Пекарь кивает, любуясь богемской ножкой:
– Соседка полиомиелитом болела. В коляске просидела всю жизнь. Люся такая!
– Ну, и что?
– А то, что последние десять лет из своей квартирки не вылезала. Ей из Собеса приносили еду. Родные померли, а она ни в какой Дом хроника не хотела перебираться! В туалете я ей ручки сделал. На кухне – тоже. Видел бы, как ловко себя обслуживала!
Мне даже дурно делается, когда все представил.
– Постоянно вязала, – продолжает Пекарь. – Все вяжет и вяжет. Через Общество инвалидов удавалось иногда продать.
– Никуда не выбиралась?
– Никуда.
Пекарь задумался: прихлебывает кофе, оценивает своих легионеров.
– Знаешь, – отворачивается от полотна. – На самом-то деле, если на жизнь посмотреть, даже не на такую, как у Люськи, а вообще: многие с ума сходят, вешаются, топятся, бегут куда глаза глядят – а все оттого, что им страшно жить обыкновенно! Вот как представишь – год за годом одни и те же стены. Тут, брат, чтобы не повеситься, не утопиться – знаешь, каким нужно быть! Вот, например, солдат – сражается месяц, год. Но ведь даже самая дикая война когда-нибудь закончится. Самые страшное напряжение рано или поздно пройдет. А здесь – одно и то же! Ничего не меняется, никто тебя не осчастливит. На миру смерть красна, а попробуй-ка в своей кровати, как Люська, да еще без свидетелей. Я думаю, такие ребята обыкновенной жизни не выдерживали: Ницше, Ван Гог! Александр Македонский вот сбежал от подобной хренотени…
– Ты тоже об этом думаешь?
Пекарь смеется:
– Об этом все думают.
И тогда рассказываю о видениях. Он фужерную ножку вновь подносит к свету.
– Конечно! – кивает. – Стоять тяжело. Чтобы с ума не сойти, остается вон шалашики строить, чистить кивера… сериалы смотреть по вечерам. Заняться чем-нибудь. Я вот картины малюю. Но видишь ли: все-таки самое главное – знать, для чего торчим.
– А если не дано?
Пекарь ставит фужер на почерневший паркет, подходит к своим кистям и растворителям. И, мазнув по «Пиру», остановился.
– Конечно, ты прав. Только Христос знает исход битвы. Ему, конечно, легче. Кстати, твой Арджуна – он ведь тоже не догадывался о том, что на самом деле никто и ничто не умирает. Кришна знал, а он – нет! Всем нам, тем, кто не знает, – хуже всего. Но если и знать человеку, что он, в конечном счете, бессмертен – все равно ему хреновато стоять на том поле…
Пекарь провожает меня с неизменной губкой, которой вытирает очередную кисть.

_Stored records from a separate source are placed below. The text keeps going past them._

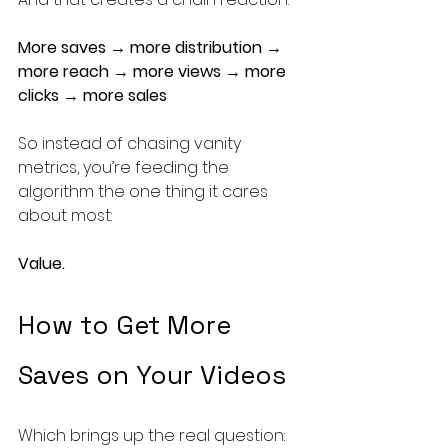
More saves → more distribution → 
more reach → more views → more 
clicks → more sales
So instead of chasing vanity 
metrics, you’re feeding the 
algorithm the one thing it cares 
about most:
Value.
How to Get More 
Saves on Your Videos
Which brings up the real question: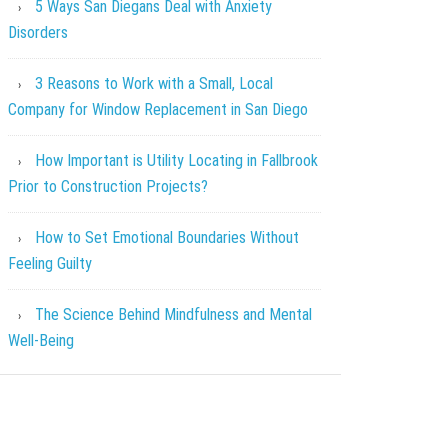
5 Ways San Diegans Deal with Anxiety
Disorders
3 Reasons to Work with a Small, Local
Company for Window Replacement in San Diego
How Important is Utility Locating in Fallbrook
Prior to Construction Projects?
How to Set Emotional Boundaries Without
Feeling Guilty
The Science Behind Mindfulness and Mental
Well-Being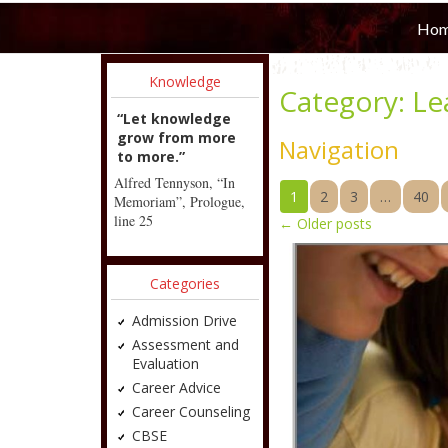
Ho
Knowledge
Category:
Le
“Let knowledge
grow from more
Navigation
to more.”
Alfred Tennyson, “In
1
2
3
…
40
Memoriam”, Prologue,
line 25
←
Older posts
Categories
Admission Drive
Assessment and
Evaluation
Career Advice
Career Counseling
CBSE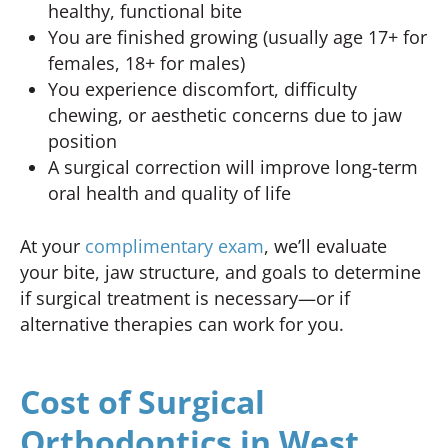
healthy, functional bite
You are finished growing (usually age 17+ for
females, 18+ for males)
You experience discomfort, difficulty
chewing, or aesthetic concerns due to jaw
position
A surgical correction will improve long-term
oral health and quality of life
At your
complimentary exam
, we’ll evaluate
your bite, jaw structure, and goals to determine
if surgical treatment is necessary—or if
alternative therapies can work for you.
Cost of Surgical
Orthodontics in West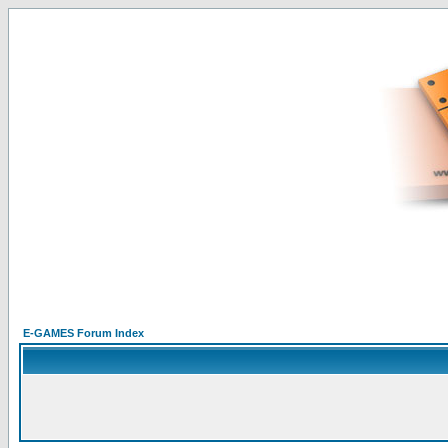
E-GAMES Forum Index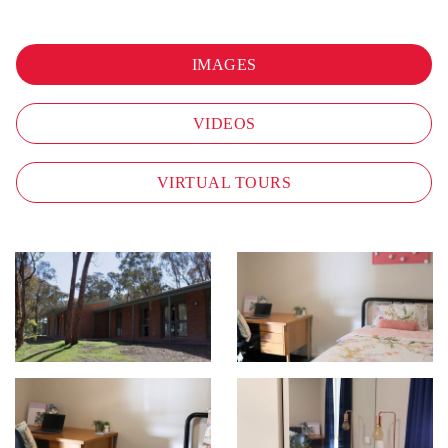
IMAGES
VIDEOS
VIRTUAL TOURS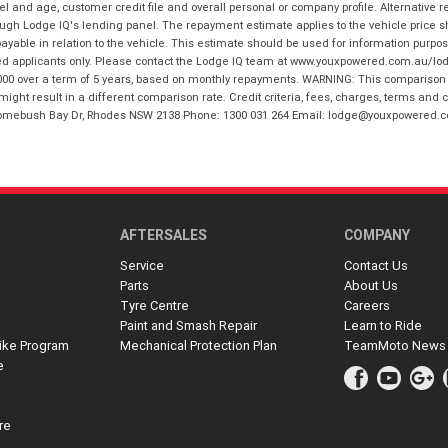
and age, customer credit file and overall personal or company profile. Alternative 
hrough Lodge IQ's lending panel. The repayment estimate applies to the vehicle price 
ble in relation to the vehicle. This estimate should be used for information purposes
ed applicants only. Please contact the Lodge IQ team at www.youxpowered.com.au/lodge
00 over a term of 5 years, based on monthly repayments. WARNING: This comparison ra
ight result in a different comparison rate. Credit criteria, fees, charges, terms and c
B Homebush Bay Dr, Rhodes NSW 2138 Phone: 1300 031 264 Email: lodge@youxpowered.
AFTERSALES
COMPANY
Service
Contact Us
Parts
About Us
Tyre Centre
Careers
Paint and Smash Repair
Learn to Ride
ike Program
Mechanical Protection Plan
TeamMoto News
e
re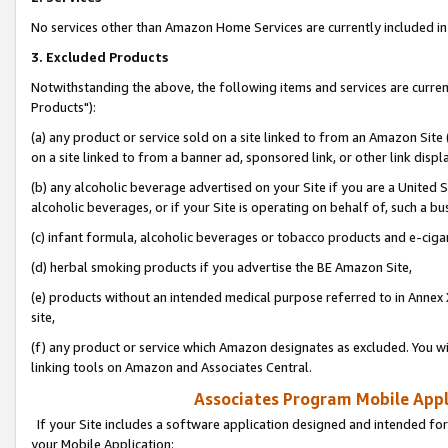
No services other than Amazon Home Services are currently included in 
3. Excluded Products
Notwithstanding the above, the following items and services are curre
Products"):
(a) any product or service sold on a site linked to from an Amazon Site
on a site linked to from a banner ad, sponsored link, or other link disp
(b) any alcoholic beverage advertised on your Site if you are a United 
alcoholic beverages, or if your Site is operating on behalf of, such a bu
(c) infant formula, alcoholic beverages or tobacco products and e-ciga
(d) herbal smoking products if you advertise the BE Amazon Site,
(e) products without an intended medical purpose referred to in Annex 
site,
(f) any product or service which Amazon designates as excluded. You will 
linking tools on Amazon and Associates Central.
Associates Program Mobile Appli
If your Site includes a software application designed and intended for
your Mobile Application: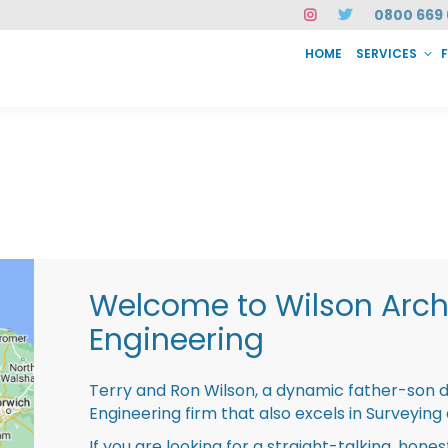
0800 669 
HOME
SERVICES
SERVICES
FAQ
ABOUT US
CASE STUDIES
CONTACT
INSTAN
Welcome to Wilson Archi
Engineering
Terry and Ron Wilson, a dynamic father-son 
Engineering firm that also excels in Surveying
If you are looking for a straight-talking, hone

– Все-таки, Денис! Напрасно ты грешишь на время. Ну при чем здесь время? Дело в том, что мы всегда стоим. Ничего не попишешь. И всегда занимать себя чем-нибудь придется – чтобы не разбежаться. А тот сержант правильно делает, что бьет по харе за трусость.
Струйка краски пролилась на коридорный линолеум, но Пекаря это не беспокоит.

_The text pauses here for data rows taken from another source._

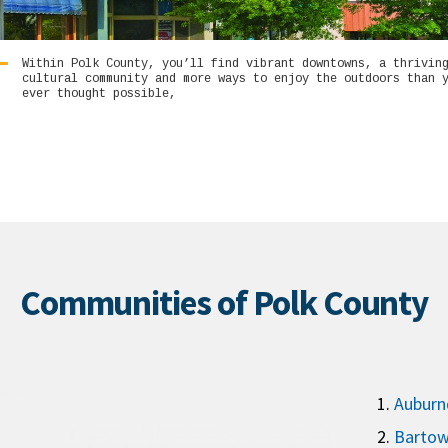
Within Polk County, you’ll find vibrant downtowns, a thrivin
cultural community and more ways to enjoy the outdoors than 
ever thought possible,
Communities of Polk County
Auburn
Barto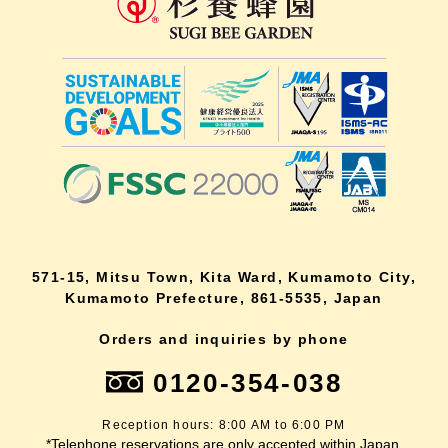
571-15, Mitsu Town, Kita Ward, Kumamoto City,
Kumamoto Prefecture, 861-5535, Japan
Orders and inquiries by phone
0120-354-038
Reception hours: 8:00 AM to 6:00 PM
*Telephone reservations are only accepted within Japan.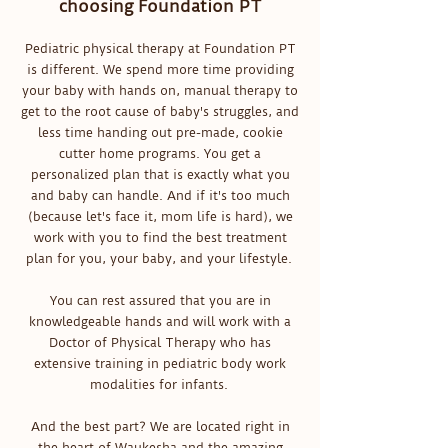
choosing Foundation PT
Pediatric physical therapy at Foundation PT
is different. We spend more time providing
your baby with hands on, manual therapy to
get to the root cause of baby's struggles, and
less time handing out pre-made, cookie
cutter home programs. You get a
personalized plan that is exactly what you
and baby can handle. And if it's too much
(because let's face it, mom life is hard), we
work with you to find the best treatment
plan for you, your baby, and your lifestyle.
You can rest assured that you are in
knowledgeable hands and will work with a
Doctor of Physical Therapy who has
extensive training in pediatric body work
modalities for infants.
And the best part? We are located right in
the heart of Waukesha and the amazing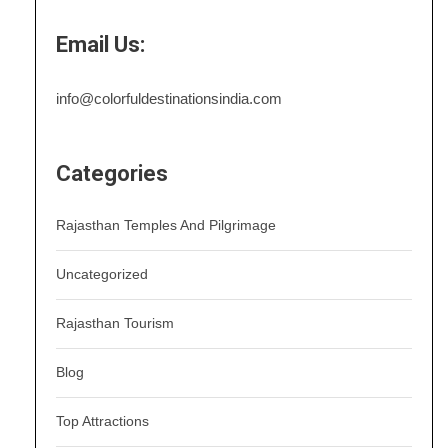
Email Us:
info@colorfuldestinationsindia.com
Categories
Rajasthan Temples And Pilgrimage
Uncategorized
Rajasthan Tourism
Blog
Top Attractions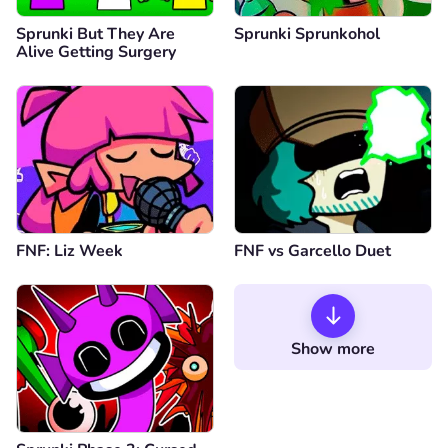
Sprunki But They Are
Sprunki Sprunkohol
Alive Getting Surgery
FNF: Liz Week
FNF vs Garcello Duet
Show more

– Я вот еще о чем думаю! Как ни крути, мир останется. Солдаты, сенаторы… стриптизерши. Через тысячу лет – то же самое. Моряки будут там уходить в океан, жены ждать…

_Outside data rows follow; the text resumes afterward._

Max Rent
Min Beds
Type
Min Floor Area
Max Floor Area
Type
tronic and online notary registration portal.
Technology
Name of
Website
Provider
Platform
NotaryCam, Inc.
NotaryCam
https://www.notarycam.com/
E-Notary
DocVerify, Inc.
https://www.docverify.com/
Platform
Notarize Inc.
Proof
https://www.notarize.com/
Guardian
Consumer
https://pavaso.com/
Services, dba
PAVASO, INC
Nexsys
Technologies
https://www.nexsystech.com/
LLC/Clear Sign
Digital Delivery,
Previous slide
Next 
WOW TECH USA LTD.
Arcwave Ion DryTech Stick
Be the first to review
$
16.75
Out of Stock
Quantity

– И в бане всякая сволочь отмокать с девочками?
– А то как же? – смеется. – Куда мы денемся!
Стоило опереться на ограждение унылого Большеохтинского моста, они тут как тут: две милицейские мыши в заскорузлых шинелишках. Однако – я ученый ондатр: спокойно лезу в куртку. Правда, от этого паспорта приходят в ужас даже нотариусы: а уж тем ребятам палец в рот не клади! Вот и милиционеришки осторожно приняли краснокожую паспортину.
– И в каком мусорном бачке вы с ним обитаете?